Bataille expands this particular meaning of sovereignty to include any form of
existence that isn't subordinated to utility, that doesn't involve the employment of the present for the sake of the future. It's the old utopian and/or mystical dream of living in the now. Since knowledge is always in some sense instrumental and thus subordinate to useful ends, sovereignty is a state of unknowingness, accessible only in moments. These occur only when strong emotions disrupt the chains of thought. Bataille's inventory of sovereign "effusions" - laughter, tears, intoxication, play, festivity, sexual ectasy, sacred terror - are all privileged moments that allow human beings to live in the present.
Haughtily contemptuous of bourgeois values (deferment of gratification, accumulation, providence) Bataille's own table of virtues are aristocratic.
Historically, the aristocracy have been the class of humans most able to devote
their lives and resources to prodigality (dandyism, combat, gambling, 'perverse'
sexuality). Appropriately, the society that's most antithetical to Bataille's
notion of sovereignty is Soviet Communism, which was created in reaction to an
obscenely wasteful feudalism. Impelled by the need to make the industrial
revolution happen in less than a decade, Stalin's economics turned bourgeois
accumlation into national policy. The result was state capitalism: a society in
which the individual's access to extravagant consumption was totally
subordinated to the goal of increasing national productivity. The ultimate goal
of Communism was an end to alienation (after the dictatorship of the proletariat
had withered away, Marx envisioned a society based around aesthetic, sovereign
activity). But in the mean time, Soviet Communism increased alienation, creating
a society whose inhabitants were less and less able to live in the present
moment. For Bataille, the real problem with Communism is its inability to
conceive of life in terms of play, only in terms of work.
Where Marxism mirrored the economicism of the bourgeois worldview, Nietzche
and de Sade are Bataille's ancestors and prophets of sovereignty. Both were aristocrats, opposed equally to capitalist values and Christian/Socialist
philanthropy (hence their usefulness to fascism); both felt that solidarity
with other human beings debilitated them in their quest to become their own
gods. Borrowing Sartre's distinction between the rebel and the revolutionary,
Bataille recognises the reactionary nature of de Sade, Nietzche and even his own
thought. The revolutionary wants to replace a bad (because dysfuctional) order
with a good (because better-functioning) system. But the rebel only wants to
break the rules, and is secretly complicit with the order he revolts against.

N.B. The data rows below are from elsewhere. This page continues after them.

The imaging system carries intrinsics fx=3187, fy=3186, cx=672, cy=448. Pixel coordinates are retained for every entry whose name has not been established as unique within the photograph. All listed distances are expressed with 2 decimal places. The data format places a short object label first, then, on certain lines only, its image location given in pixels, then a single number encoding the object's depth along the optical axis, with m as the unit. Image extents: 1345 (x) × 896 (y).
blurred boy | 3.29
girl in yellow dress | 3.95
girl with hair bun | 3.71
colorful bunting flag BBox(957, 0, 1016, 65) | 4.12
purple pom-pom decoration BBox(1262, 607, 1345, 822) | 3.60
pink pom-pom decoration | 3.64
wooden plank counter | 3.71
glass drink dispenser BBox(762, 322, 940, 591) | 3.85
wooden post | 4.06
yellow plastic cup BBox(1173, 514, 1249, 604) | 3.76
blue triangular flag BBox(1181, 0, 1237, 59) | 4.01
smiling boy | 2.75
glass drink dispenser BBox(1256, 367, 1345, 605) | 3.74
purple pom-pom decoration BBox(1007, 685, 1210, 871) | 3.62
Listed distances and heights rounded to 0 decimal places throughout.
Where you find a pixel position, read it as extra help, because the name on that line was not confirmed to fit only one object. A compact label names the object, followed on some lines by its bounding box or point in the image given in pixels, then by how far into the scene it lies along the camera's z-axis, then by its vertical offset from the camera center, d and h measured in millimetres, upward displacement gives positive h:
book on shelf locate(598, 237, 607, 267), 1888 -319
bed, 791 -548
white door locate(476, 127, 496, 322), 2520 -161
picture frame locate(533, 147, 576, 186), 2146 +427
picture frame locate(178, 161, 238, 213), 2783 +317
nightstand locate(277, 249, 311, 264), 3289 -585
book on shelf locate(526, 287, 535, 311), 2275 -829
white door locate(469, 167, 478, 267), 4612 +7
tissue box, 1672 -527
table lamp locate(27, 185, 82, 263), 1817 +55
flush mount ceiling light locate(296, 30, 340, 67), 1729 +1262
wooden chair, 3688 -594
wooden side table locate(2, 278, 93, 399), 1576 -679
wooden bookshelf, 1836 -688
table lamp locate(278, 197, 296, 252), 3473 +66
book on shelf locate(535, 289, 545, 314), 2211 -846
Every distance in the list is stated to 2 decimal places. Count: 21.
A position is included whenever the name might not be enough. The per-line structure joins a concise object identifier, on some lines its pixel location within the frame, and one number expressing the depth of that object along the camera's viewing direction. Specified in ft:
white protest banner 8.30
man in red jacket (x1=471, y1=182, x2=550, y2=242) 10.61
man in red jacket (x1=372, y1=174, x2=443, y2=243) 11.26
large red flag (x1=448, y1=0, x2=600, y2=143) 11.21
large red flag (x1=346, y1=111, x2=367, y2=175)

His trangressions are unconstructive and childish. But because he's disciplined
and self-sacrificing on behalf of the future, the revolutionary rules out for
himself the bliss of wicked, wasteful behaviour. The rebel alone has access to
sovereignty and jouissance. "Pleasure, unjustified by any utility, is sovereign
insofar as it denies to the point of ecstasy a world that is infinitely deserving of respect."

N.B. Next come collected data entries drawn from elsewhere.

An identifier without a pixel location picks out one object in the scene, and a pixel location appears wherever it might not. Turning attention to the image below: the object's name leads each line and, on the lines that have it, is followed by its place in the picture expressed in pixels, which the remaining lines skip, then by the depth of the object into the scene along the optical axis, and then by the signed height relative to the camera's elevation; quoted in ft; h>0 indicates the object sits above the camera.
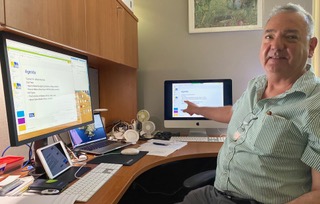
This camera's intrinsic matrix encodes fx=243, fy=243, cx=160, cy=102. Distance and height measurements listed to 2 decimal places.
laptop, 5.03 -1.24
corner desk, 3.00 -1.40
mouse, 4.83 -1.34
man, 3.16 -0.72
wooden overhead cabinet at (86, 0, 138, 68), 4.60 +1.19
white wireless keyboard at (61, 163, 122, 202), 3.00 -1.33
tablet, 3.51 -1.12
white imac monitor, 6.68 -0.43
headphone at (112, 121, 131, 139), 6.30 -1.21
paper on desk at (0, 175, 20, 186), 3.13 -1.23
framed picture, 7.00 +1.94
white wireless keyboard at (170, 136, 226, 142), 6.21 -1.46
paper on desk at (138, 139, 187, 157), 5.07 -1.43
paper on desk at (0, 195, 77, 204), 2.72 -1.29
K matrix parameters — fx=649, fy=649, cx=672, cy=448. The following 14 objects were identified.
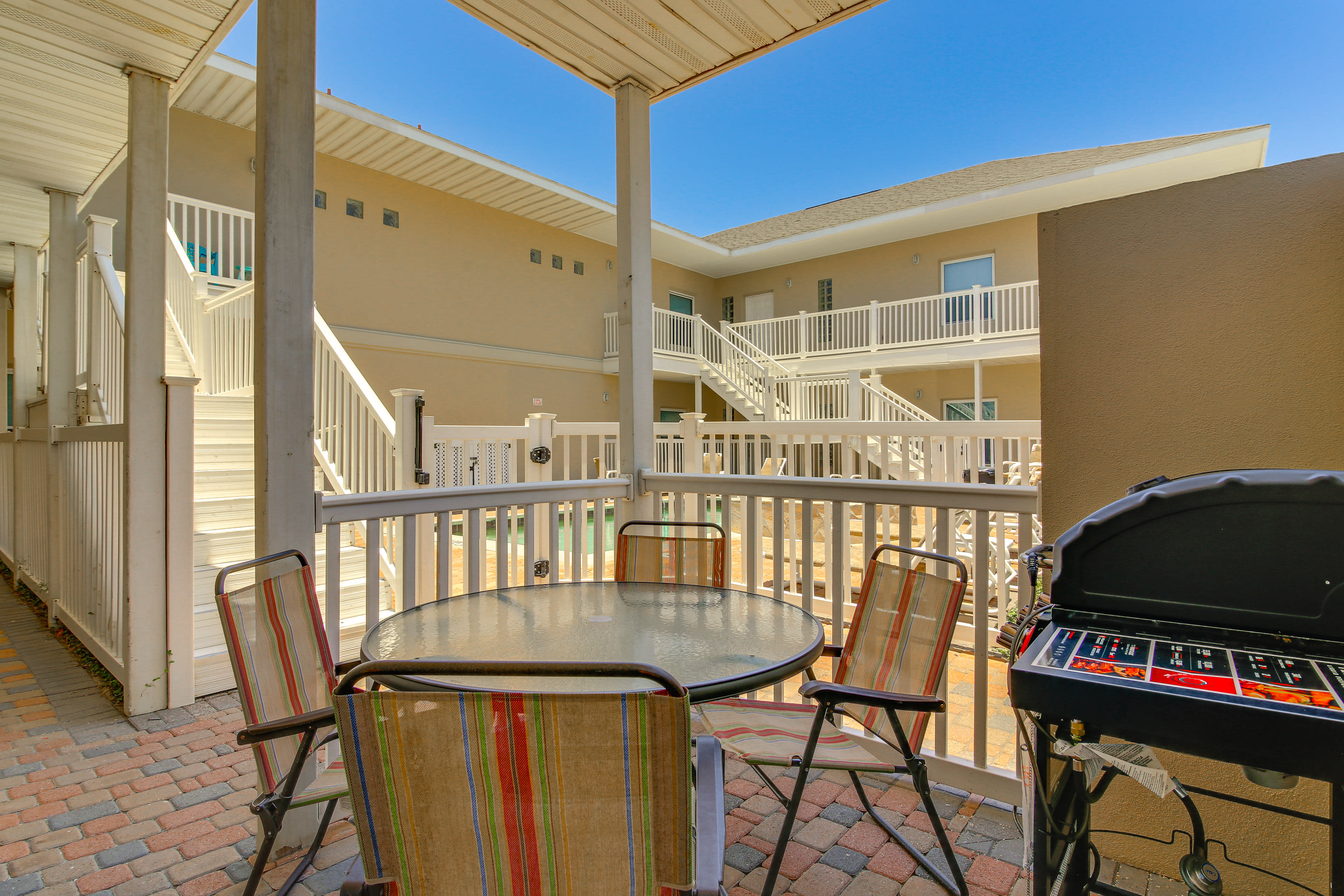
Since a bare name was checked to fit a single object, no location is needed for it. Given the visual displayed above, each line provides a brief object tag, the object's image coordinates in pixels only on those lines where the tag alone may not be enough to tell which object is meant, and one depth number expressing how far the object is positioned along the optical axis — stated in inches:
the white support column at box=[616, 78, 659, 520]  129.4
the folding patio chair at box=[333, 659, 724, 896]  35.4
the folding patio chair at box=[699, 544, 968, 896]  60.6
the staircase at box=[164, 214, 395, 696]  151.7
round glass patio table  57.2
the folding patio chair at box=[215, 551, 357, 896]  55.0
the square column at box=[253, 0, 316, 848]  78.5
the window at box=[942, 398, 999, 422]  507.2
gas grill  30.2
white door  607.5
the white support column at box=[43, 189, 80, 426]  189.0
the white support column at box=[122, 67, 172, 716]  120.0
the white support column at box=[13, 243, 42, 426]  240.7
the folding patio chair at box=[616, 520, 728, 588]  104.7
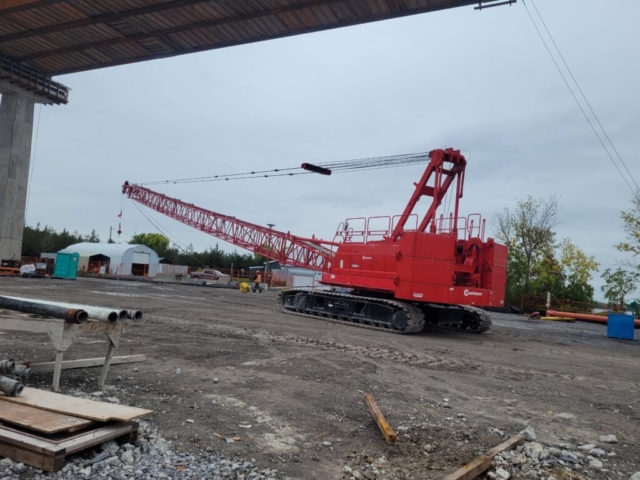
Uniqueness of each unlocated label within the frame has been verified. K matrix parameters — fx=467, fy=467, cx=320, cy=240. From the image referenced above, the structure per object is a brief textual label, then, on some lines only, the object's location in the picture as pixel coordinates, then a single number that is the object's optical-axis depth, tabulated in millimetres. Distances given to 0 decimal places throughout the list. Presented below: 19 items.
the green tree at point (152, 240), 92962
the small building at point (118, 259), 54125
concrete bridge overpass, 14414
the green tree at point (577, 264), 40553
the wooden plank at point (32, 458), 3410
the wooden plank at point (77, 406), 4002
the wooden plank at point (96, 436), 3555
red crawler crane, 13992
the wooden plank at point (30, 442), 3436
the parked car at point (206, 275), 47844
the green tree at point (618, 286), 32594
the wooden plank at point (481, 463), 3738
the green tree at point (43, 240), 64312
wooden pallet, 3430
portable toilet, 33875
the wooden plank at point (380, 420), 4588
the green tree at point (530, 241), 40312
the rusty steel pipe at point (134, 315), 5832
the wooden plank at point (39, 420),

Bataille's sovereignty is a sterile splendour, the unconstructive waste of energy into the void. Chiming with in with the mystical tradition that stretches from Taoism through the Gnostics' 'cloud of unknowing' to the philosophy of Norman O. Brown, Bataille's final paradox is that the sovereign's last word is "I am NOTHING". So perhaps the ultimate modern of form of sovereignty is heroin
addiction: a return to the invulnerable, solipsistic self-sufficiency of life-
in-the-womb, a total escape from the servile ignominy of the productive world,
the purest form of wasting your life. But perhaps even Bataille would have
blanched at the idea that the junkie knew how to live like a king.